> **What is asked**
Transcribe the lines from the very first one through the line that contains "v(-24.34, 65.62) *", including both ends, and leave the pictures out of your copy.

> **Exercise inputs**
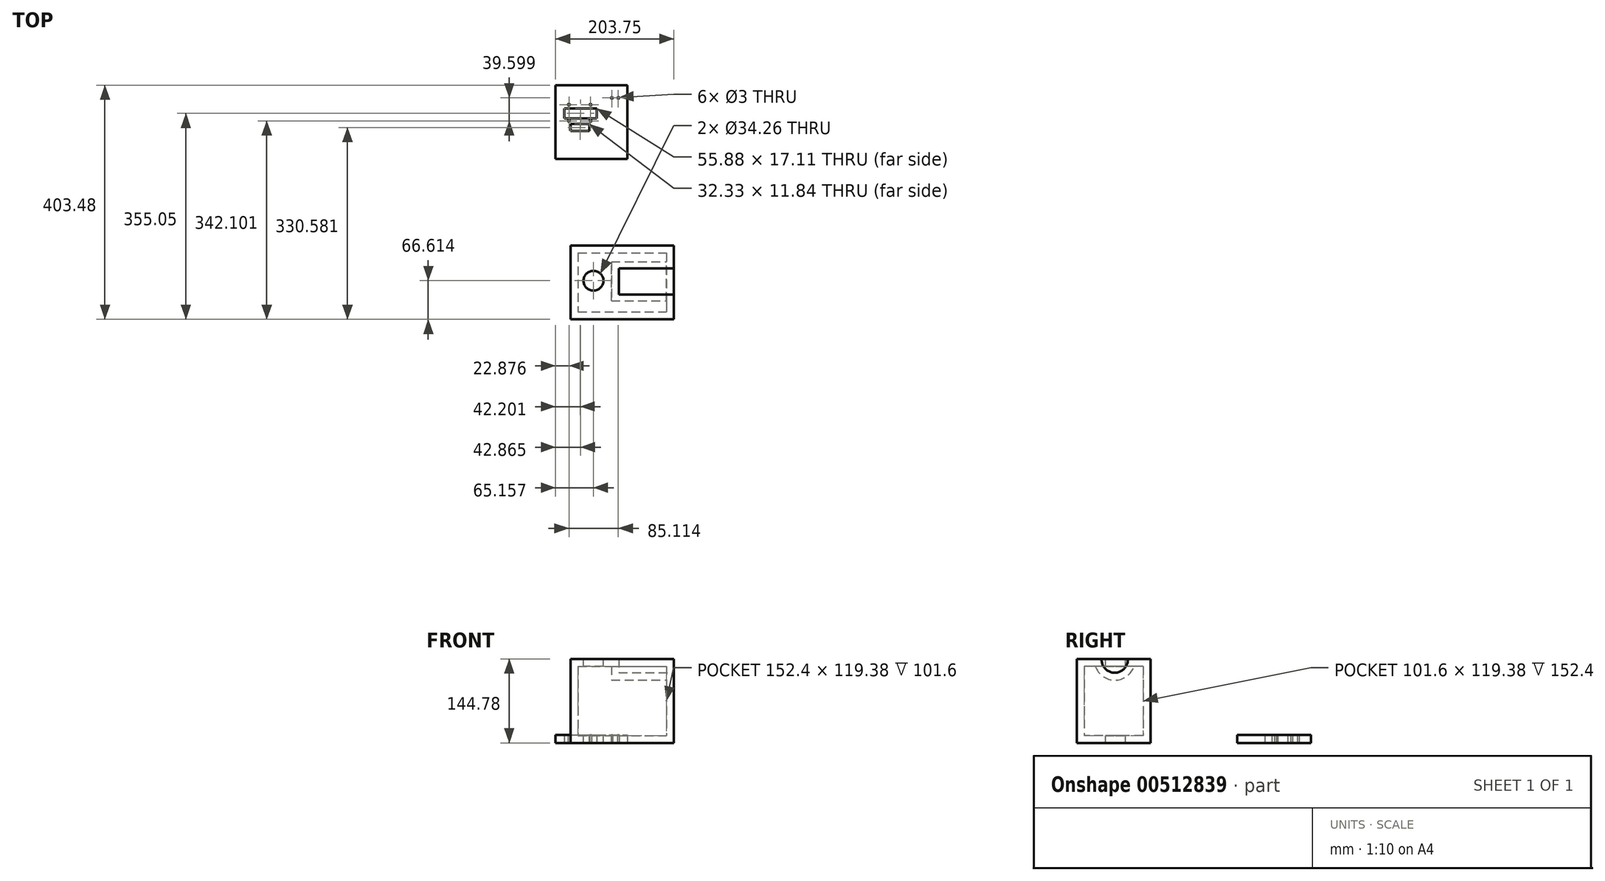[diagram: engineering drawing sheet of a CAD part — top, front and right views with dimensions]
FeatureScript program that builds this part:
annotation { "Feature Type Name" : "Feature", "Feature Type Description" : "" }
export const myFeature = defineFeature(function(context is Context, id is Id, definition is map)
    precondition{}
    {
        {
            var Q0;
            Q0=qCreatedBy(makeId("Top.planeOp"),FACE);
            var sketch = newSketch(context, id + "F0", { "sketchPlane" : qUnion([Q0])});
            skLineSegment(sketch, "E0.bottom", {"start": v(-84.57, 0) * mm, "end": v(38.97, 0) * mm});
            skLineSegment(sketch, "E0.top", {"start": v(-84.57, 127) * mm, "end": v(38.97, 127) * mm});
            skLineSegment(sketch, "E0.left", {"start": v(-84.57, 0) * mm, "end": v(-84.57, 127) * mm});
            skLineSegment(sketch, "E0.right", {"start": v(38.97, 0) * mm, "end": v(38.97, 127) * mm});
            skCircle(sketch, "E1", {"center": v(-61.7, 93.56) * mm, "radius": 1.5 * mm});
            skCircle(sketch, "E2", {"center": v(-61.7, 65.62) * mm, "radius": 1.5 * mm});
            skCircle(sketch, "E3", {"center": v(-24.34, 65.62) * mm, "radius": 1.5 * mm});
            skCircle(sketch, "E4", {"center": v(-24.34, 93.56) * mm, "radius": 1.5 * mm});
            skLineSegment(sketch, "E5.bottom", {"start": v(-69.65, 87.12) * mm, "end": v(-13.77, 87.12) * mm});
            skLineSegment(sketch, "E5.top", {"start": v(-69.65, 70.02) * mm, "end": v(-13.77, 70.02) * mm});
            skLineSegment(sketch, "E5.left", {"start": v(-69.65, 87.12) * mm, "end": v(-69.65, 70.02) * mm});
            skLineSegment(sketch, "E5.right", {"start": v(-13.77, 87.12) * mm, "end": v(-13.77, 70.02) * mm});
            skCircle(sketch, "E6", {"center": v(12.2, 105.22) * mm, "radius": 1.5 * mm});
            skCircle(sketch, "E7", {"center": v(23.42, 105.22) * mm, "radius": 1.5 * mm});
            skSolve(sketch);
        }
        {
            var Q0;
            Q0=makeQuery(id+"F0.imprint","IMPRINT",FACE,{"disambiguationData":[TD([[makeQuery(id+"F0.imprint","IMPRINT",EDGE,{"derivedFrom":sQuery(id+"F0.wireOp",EDGE,"E0.bottom")}),1.0]])]});
            extrude(context, id + "F1", {"entities" : qUnion([Q0]), "depth" : 13.97 * mm});
        }
        {
            var Q0;
            Q0=qCreatedBy(makeId("Top.planeOp"),FACE);
            var sketch = newSketch(context, id + "F2", { "sketchPlane" : qUnion([Q0])});
            skLineSegment(sketch, "E8.bottom", {"start": v(-58.62, -149.48) * mm, "end": v(119.18, -149.48) * mm});
            skLineSegment(sketch, "E8.top", {"start": v(-58.62, -276.48) * mm, "end": v(119.18, -276.48) * mm});
            skLineSegment(sketch, "E8.left", {"start": v(-58.62, -149.48) * mm, "end": v(-58.62, -276.48) * mm});
            skLineSegment(sketch, "E8.right", {"start": v(119.18, -149.48) * mm, "end": v(119.18, -276.48) * mm});
            skSolve(sketch);
        }
        {
            var Q0;
            Q0=makeQuery(id+"F2.imprint","IMPRINT",FACE,{"disambiguationData":[TD([[makeQuery(id+"F2.imprint","IMPRINT",EDGE,{"derivedFrom":sQuery(id+"F2.wireOp",EDGE,"E8.bottom")}),-1.0]])]});
            extrude(context, id + "F3", {"entities" : qUnion([Q0]), "depth" : 144.78 * mm});
        }
        {
            var Q0;
            Q0=makeQuery(id+"F3.opExtrude","CAP_FACE",FACE,{"disambiguationData":[OSD([sQuery(id+"F2.wireOp",EDGE,"E8.bottom"),sQuery(id+"F2.wireOp",EDGE,"E8.top"),sQuery(id+"F2.wireOp",EDGE,"E8.left"),sQuery(id+"F2.wireOp",EDGE,"E8.right")])],"isStart":false});
            var sketch = newSketch(context, id + "F4", { "sketchPlane" : qUnion([Q0])});
            skLineSegment(sketch, "E9.bottom", {"start": v(119.18, -231.17) * mm, "end": v(27.03, -231.17) * mm});
            skLineSegment(sketch, "E10", {"start": v(25.36, -231.17) * mm, "end": v(25.36, -185.58) * mm});
            skLineSegment(sketch, "E11", {"start": v(25.36, -185.58) * mm, "end": v(119.18, -185.58) * mm});
            skSolve(sketch);
        }
        {
            var Q0;
            Q0=makeQuery(id+"F3.opExtrude","SWEPT_FACE",FACE,{"disambiguationData":[OSD([sQuery(id+"F2.wireOp",EDGE,"E8.right")])]});
            var sketch = newSketch(context, id + "F5", { "sketchPlane" : qUnion([Q0])});
            skArc(sketch, "E12", {"start": v(-233.6, 144.78) * mm, "mid": v(-210.99, 120.78) * mm, "end": v(-188.37, 144.78) * mm});
            skSolve(sketch);
        }
        {
            var Q0;
            {var subQ0=sQuery(id+"F5.wireOp",EDGE,"E12");Q0=makeQuery(id+"F5.imprint","IMPRINT",FACE,{"disambiguationData":[TD([[makeQuery(id+"F5.imprint","IMPRINT",EDGE,{"derivedFrom":subQ0}),1.0]])]});}
            extrude(context, id + "F6", {"entities" : qUnion([Q0]), "operationType" : NewBodyOperationType.REMOVE, "oppositeDirection" : true, "depth" : 95 * mm});
        }
        {
            var Q0;
            Q0=makeQuery(id+"F3.opExtrude","SWEPT_FACE",FACE,{"disambiguationData":[OSD([sQuery(id+"F2.wireOp",EDGE,"E8.right")])]});
            var Q1;
            Q1=makeQuery(id+"F3.opExtrude","SWEPT_FACE",FACE,{"disambiguationData":[OSD([sQuery(id+"F2.wireOp",EDGE,"E8.top")])]});
            var Q2;
            Q2=makeQuery(id+"F3.opExtrude","SWEPT_FACE",FACE,{"disambiguationData":[OSD([sQuery(id+"F2.wireOp",EDGE,"E8.left")])]});
            var Q3;
            Q3=makeQuery(id+"F3.opExtrude","CAP_FACE",FACE,{"disambiguationData":[OSD([sQuery(id+"F2.wireOp",EDGE,"E8.bottom"),sQuery(id+"F2.wireOp",EDGE,"E8.top"),sQuery(id+"F2.wireOp",EDGE,"E8.left"),sQuery(id+"F2.wireOp",EDGE,"E8.right")])],"isStart":true});
            var Q4;
            Q4=makeQuery(id+"F3.opExtrude","SWEPT_FACE",FACE,{"disambiguationData":[OSD([sQuery(id+"F2.wireOp",EDGE,"E8.bottom")])]});
            var Q5;
            Q5=makeQuery(id+"F3.opExtrude","SWEPT_BODY",BODY,{"disambiguationData":[OSD([sQuery(id+"F2.wireOp",EDGE,"E8.bottom"),sQuery(id+"F2.wireOp",EDGE,"E8.top"),sQuery(id+"F2.wireOp",EDGE,"E8.left"),sQuery(id+"F2.wireOp",EDGE,"E8.right")])]});
            shell(context, id + "F7", {"isHollow" : true, "entities" : qUnion([Q0, Q1, Q2, Q3, Q4]), "parts" : qUnion([Q5]), "thickness" : 12.7 * mm});
        }
        {
            var Q0;
            {var subQ1=makeQuery(id+"F3.opExtrude","CAP_EDGE",EDGE,{"disambiguationData":[OSD([sQuery(id+"F2.wireOp",EDGE,"E8.bottom")])],"isStart":false});Q0=makeQuery(id+"F4.imprint","IMPRINT",FACE,{"disambiguationData":[TD([[makeQuery(id+"F4.imprint","IMPRINT",EDGE,{"derivedFrom":subQ1}),-1.0]])]});}
            var sketch = newSketch(context, id + "F8", { "sketchPlane" : qUnion([Q0])});
            skCircle(sketch, "E13", {"center": v(-19.41, -209.87) * mm, "radius": 17.13 * mm});
            skSolve(sketch);
        }
        {
            var Q0;
            Q0=makeQuery(id+"F8.imprint","IMPRINT",FACE,{"disambiguationData":[TD([[makeQuery(id+"F8.imprint","IMPRINT",EDGE,{"derivedFrom":sQuery(id+"F8.wireOp",EDGE,"E13")}),1.0]])]});
            extrude(context, id + "F9", {"entities" : qUnion([Q0]), "operationType" : NewBodyOperationType.REMOVE, "endBound" : BoundingType.THROUGH_ALL, "oppositeDirection" : true, "depth" : 25.4 * mm});
        }
        {
            var Q0;
            Q0=makeQuery(id+"F1.opExtrude","CAP_FACE",FACE,{"disambiguationData":[OSD([sQuery(id+"F0.wireOp",EDGE,"E0.bottom"),sQuery(id+"F0.wireOp",EDGE,"E0.top"),sQuery(id+"F0.wireOp",EDGE,"E0.left"),sQuery(id+"F0.wireOp",EDGE,"E0.right"),sQuery(id+"F0.wireOp",EDGE,"E1"),sQuery(id+"F0.wireOp",EDGE,"E2"),sQuery(id+"F0.wireOp",EDGE,"E3"),sQuery(id+"F0.wireOp",EDGE,"E4"),sQuery(id+"F0.wireOp",EDGE,"E5.bottom"),sQuery(id+"F0.wireOp",EDGE,"E5.top"),sQuery(id+"F0.wireOp",EDGE,"E5.left"),sQuery(id+"F0.wireOp",EDGE,"E5.right"),sQuery(id+"F0.wireOp",EDGE,"E6"),sQuery(id+"F0.wireOp",EDGE,"E7")])],"isStart":false});
            var sketch = newSketch(context, id + "F10", { "sketchPlane" : qUnion([Q0])});
            skLineSegment(sketch, "E14.bottom", {"start": v(-58.53, 60.02) * mm, "end": v(-26.2, 60.02) * mm});
            skLineSegment(sketch, "E14.top", {"start": v(-58.53, 48.18) * mm, "end": v(-26.2, 48.18) * mm});
            skLineSegment(sketch, "E14.left", {"start": v(-58.53, 60.02) * mm, "end": v(-58.53, 48.18) * mm});
            skLineSegment(sketch, "E14.right", {"start": v(-26.2, 60.02) * mm, "end": v(-26.2, 48.18) * mm});
            skSolve(sketch);
        }
        {
            var Q0;
            Q0=makeQuery(id+"F10.imprint","IMPRINT",FACE,{"disambiguationData":[TD([[makeQuery(id+"F10.imprint","IMPRINT",EDGE,{"derivedFrom":sQuery(id+"F10.wireOp",EDGE,"E14.bottom")}),-1.0]])]});
            extrude(context, id + "F11", {"entities" : qUnion([Q0]), "operationType" : NewBodyOperationType.REMOVE, "endBound" : BoundingType.THROUGH_ALL, "oppositeDirection" : true, "depth" : 25.4 * mm});
        }
    });
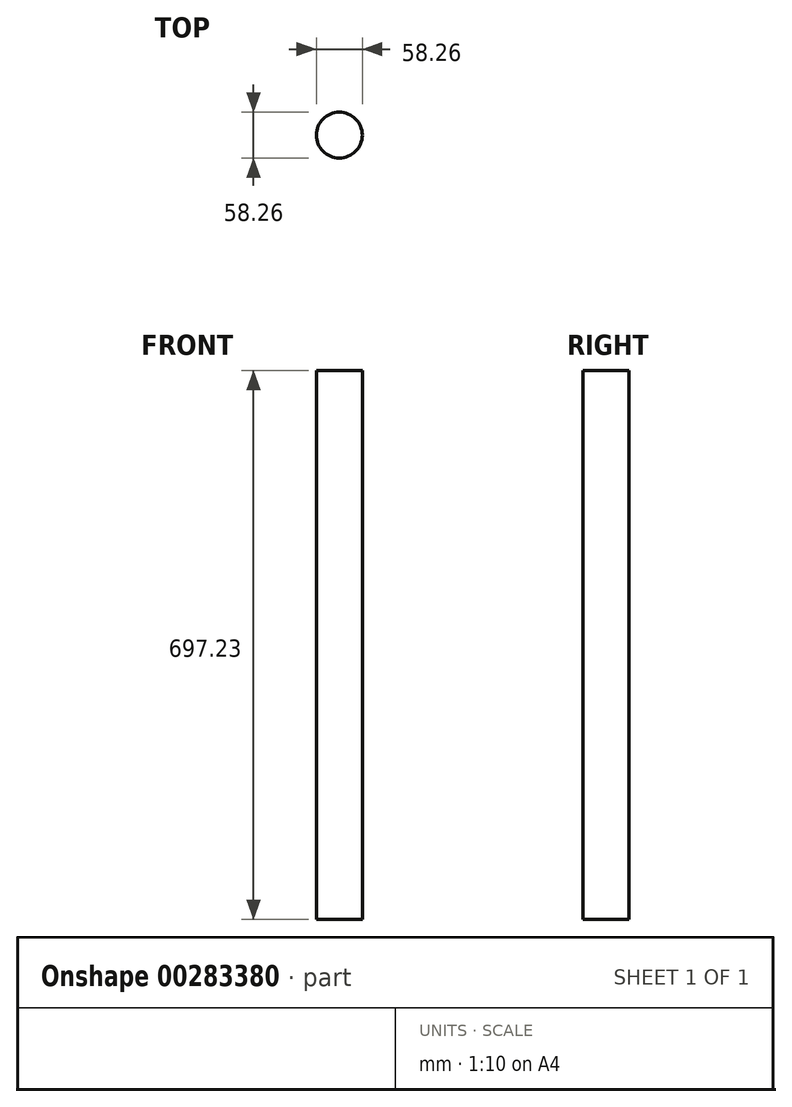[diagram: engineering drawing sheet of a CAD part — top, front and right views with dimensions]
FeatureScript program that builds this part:
annotation { "Feature Type Name" : "Feature", "Feature Type Description" : "" }
export const myFeature = defineFeature(function(context is Context, id is Id, definition is map)
    precondition{}
    {
        {
            var Q0;
            Q0=qCreatedBy(makeId("Top.planeOp"),FACE);
            var sketch = newSketch(context, id + "F0", { "sketchPlane" : qUnion([Q0])});
            skCircle(sketch, "E0", {"center": v(0, 0) * mm, "radius": 29.13 * mm});
            skSolve(sketch);
        }
        {
            var Q0;
            Q0 = qSketchRegion(id + "F0", true);
            extrude(context, id + "F1", {"entities" : qUnion([Q0]), "depth" : 697.23 * mm});
        }
    });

> **Complete output**
[diagram: engineering drawing sheet of a CAD part — top, front and right views with dimensions]
FeatureScript program that builds this part:
annotation { "Feature Type Name" : "Feature", "Feature Type Description" : "" }
export const myFeature = defineFeature(function(context is Context, id is Id, definition is map)
    precondition{}
    {
        {
            var Q0;
            Q0=qCreatedBy(makeId("Top.planeOp"),FACE);
            var sketch = newSketch(context, id + "F0", { "sketchPlane" : qUnion([Q0])});
            skLineSegment(sketch, "E0.bottom", {"start": v(-84.57, 0) * mm, "end": v(38.97, 0) * mm});
            skLineSegment(sketch, "E0.top", {"start": v(-84.57, 127) * mm, "end": v(38.97, 127) * mm});
            skLineSegment(sketch, "E0.left", {"start": v(-84.57, 0) * mm, "end": v(-84.57, 127) * mm});
            skLineSegment(sketch, "E0.right", {"start": v(38.97, 0) * mm, "end": v(38.97, 127) * mm});
            skCircle(sketch, "E1", {"center": v(-61.7, 93.56) * mm, "radius": 1.5 * mm});
            skCircle(sketch, "E2", {"center": v(-61.7, 65.62) * mm, "radius": 1.5 * mm});
            skCircle(sketch, "E3", {"center": v(-24.34, 65.62) * mm, "radius": 1.5 * mm});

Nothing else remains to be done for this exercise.